You can see that we are not actually getting any performance gain here. Infact, we are getting a small loss, though I am fairly sure that is below significance as other tiems I’ve ran this we get a small improvement. I theorize that if we were reading from tens of thousands of small files, rather than 40 large ones we would see a bigger difference, as in that case the hard-drive spends a lot more time moving around the disk. But since it actually spends most of its time reading consecutive entries into the cannels buffer rather than seeking, the async doesn’t do much.

Note: zombie tasks

It is worth noting that because we are running Iterators.take to take a finite number of elements from the tasks, that we are potentially accumulating zombie tasks. However, I believe they should all be being caught by their finalizers ones all channels they are pointing to are garbage collected. It might well be better to be closing them explictly, but I have a lot of RAM. (thanks Spencer Russell for suggesting I point this out)

Distributed Loader

This is more fiddly. But it is true parallelism. If there is solid computation to be done on each item, and the time taken to do the inter-process communication isn’t larger than the processing time, then this is going to be faster. If not all records are being returned (e.g some are skipped) then we know the interprocess communication time is going to be lower than the time to read from disk (since less data is being read).

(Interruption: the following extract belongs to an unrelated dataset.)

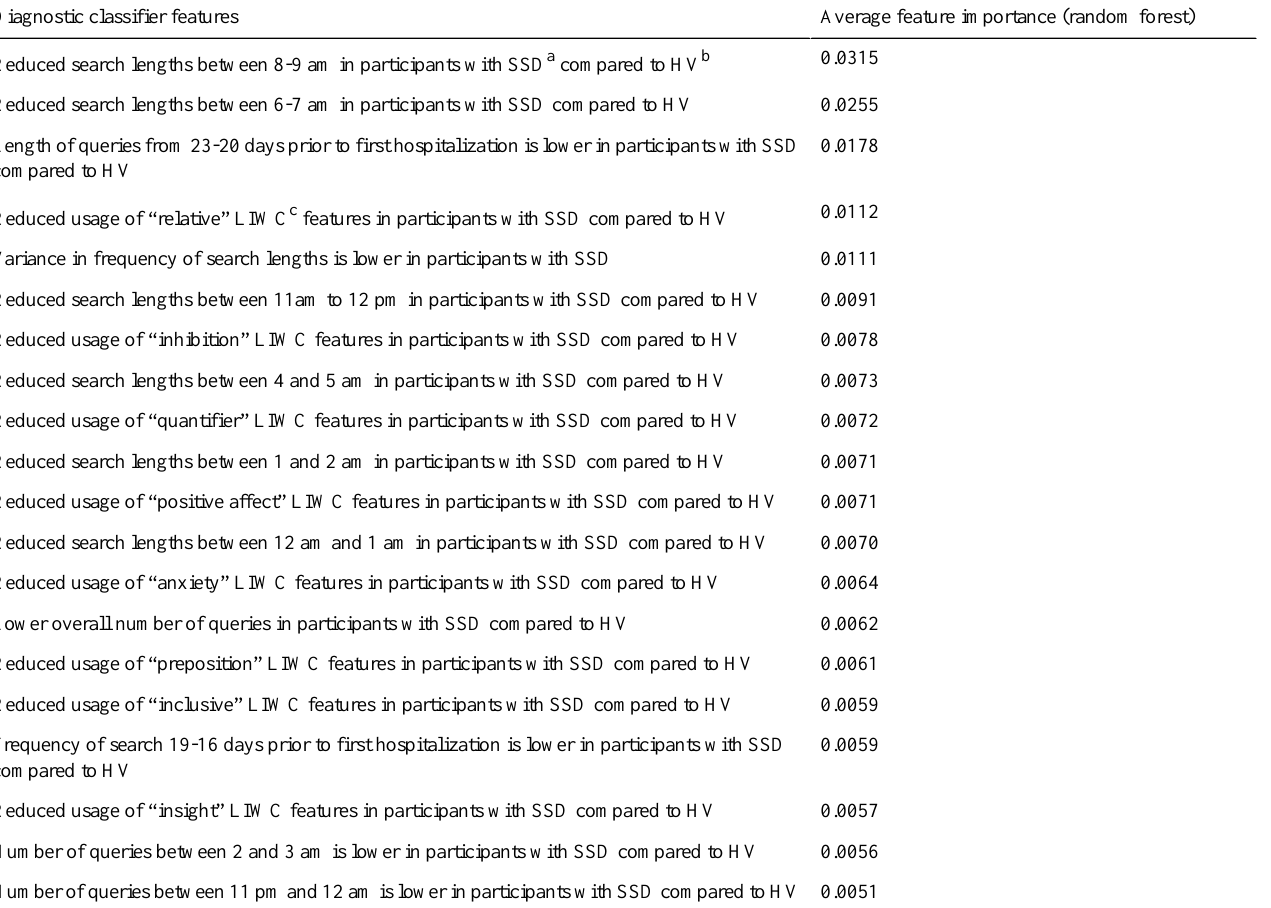
Table 7. Feature importance of diagnostic classifiers sorted by decreasing order of importance.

With that said we are still IO bound, since the processes do all have to share the same physical hard-disk (or RAID array in this case)

Input:

function distributed_channel_load(fileload_func, filenames; ctype=Any, csize=BUFFER_SIZE)
    Channel(ctype=ctype, csize=csize) do local_ch
        remote_ch = RemoteChannel(()->local_ch)

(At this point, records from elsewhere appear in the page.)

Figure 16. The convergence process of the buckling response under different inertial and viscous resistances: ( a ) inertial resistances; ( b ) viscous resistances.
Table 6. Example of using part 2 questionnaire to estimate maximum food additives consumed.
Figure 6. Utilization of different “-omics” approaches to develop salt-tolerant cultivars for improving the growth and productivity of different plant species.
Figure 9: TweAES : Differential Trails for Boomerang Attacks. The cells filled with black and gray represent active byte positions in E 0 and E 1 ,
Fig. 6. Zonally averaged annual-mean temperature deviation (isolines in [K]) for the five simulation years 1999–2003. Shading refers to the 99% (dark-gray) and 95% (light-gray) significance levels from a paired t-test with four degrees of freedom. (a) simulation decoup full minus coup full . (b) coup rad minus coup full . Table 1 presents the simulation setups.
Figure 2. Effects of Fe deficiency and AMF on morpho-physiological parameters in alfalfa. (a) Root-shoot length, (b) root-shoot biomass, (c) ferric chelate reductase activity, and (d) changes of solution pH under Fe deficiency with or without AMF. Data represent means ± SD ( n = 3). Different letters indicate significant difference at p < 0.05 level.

        c_pool = CachingPool(workers())
        file_dones = map(filenames) do filename
            remotecall(fileload_func, c_pool, remote_ch, filename)
        end

        # Wait till all the all files are done
        for file_done in file_dones
            wait(file_done)
        end 
        clear!(c_pool)
    end
end

Output:

distributed_channel_load (generic function with 1 method)

This is a bit more complex. But actually not a lot once you’ve gronked the async version. We wrap our local Channel into a RemoteChannel which can be sent to the workers (via closure) effectively. We use a CachingPool, so that we only send fileload_func to each worker once (in case it is a big closure carrying a lot of data), and we clear! it to free that memory back up on the workers at the end.

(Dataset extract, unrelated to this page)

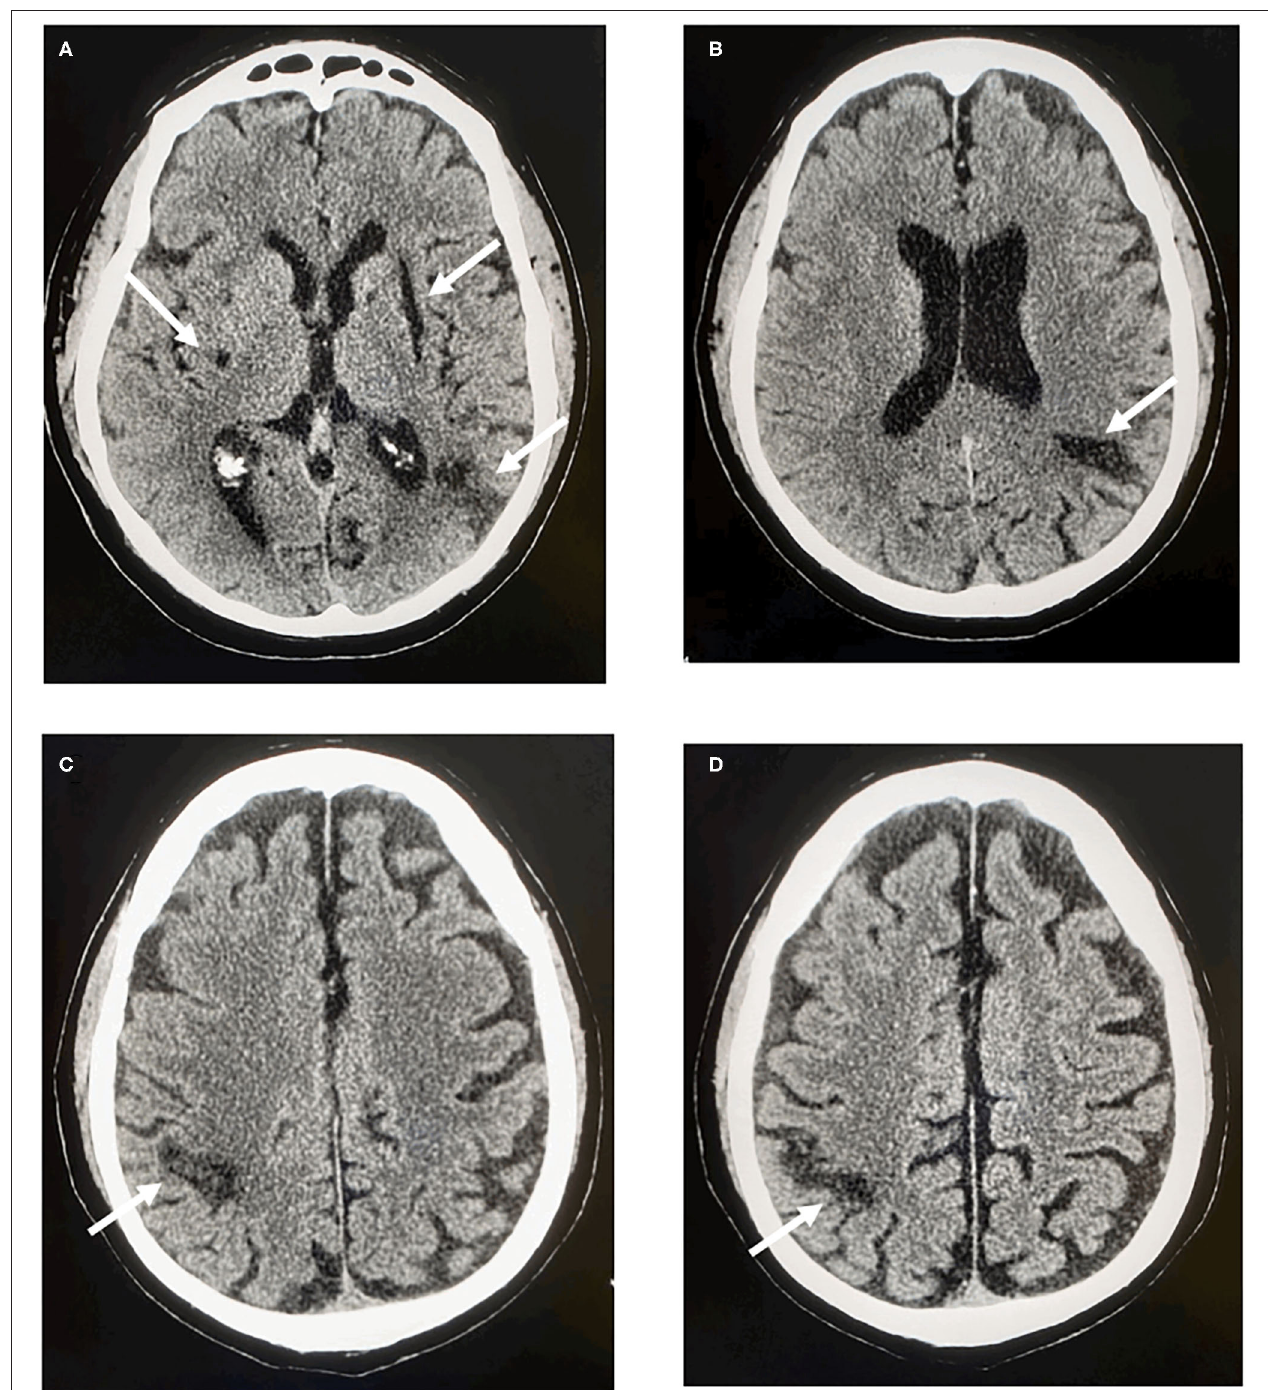
FIGURE 1 | CT scan of the brain. (A) Left side: cortico-subcortical temporo-parieto-insular hypodensity. Right side: subcortical lenticular hypodensity. (B) Left side: cortico-subcortical parietal hypodensity. (C,D) Right side: cortico-subcortical parietal hypodensity.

Rather than a loop of @async we have a map of remotecalls. (this could be done a few other ways, including a using @spawn, but using that macro it doesn’t seem to give much that remotecall doesn’t, and macros are intrinsically harder to reason about than functions (since they could be doing anything)) The remotecalls each return a Future that will hit the ready state once the remotecall has completed. So rather than having an @sync to wait for all the enclosed @syncs, we instead do a loop over the file_done So we loop over waiting for them, to make sure we don’t close the channel before they are all done. The loop of waits takes the place of the @sync.

Input:

@time test_loading(distributed_channel_load, 1_000)
@time test_loading(distributed_channel_load, 10_000)
@time test_loading(distributed_channel_load, 100_000);

Output:

  9.660510 seconds (922.75 k allocations: 44.845 MiB, 0.45% gc time)
 16.911890 seconds (5.81 M allocations: 256.904 MiB, 8.95% gc time)
146.215262 seconds (52.69 M allocations: 2.264 GiB, 1.92% gc time)

Now, that is cooking with gas.

I hope this has taught you a thing or two about asynchronous and distributed programming in julia. It would be nice to have a threaded version of this to go with it; but making a threaded version of this is really annoying, at least until the PATR work is complete. I am very excited about that PR; though it is a fair way off (julia 1.x time frame). Eventually (though maybe not in that PR), there is a good chance the threaded version of this code would look just like the asynchronous version.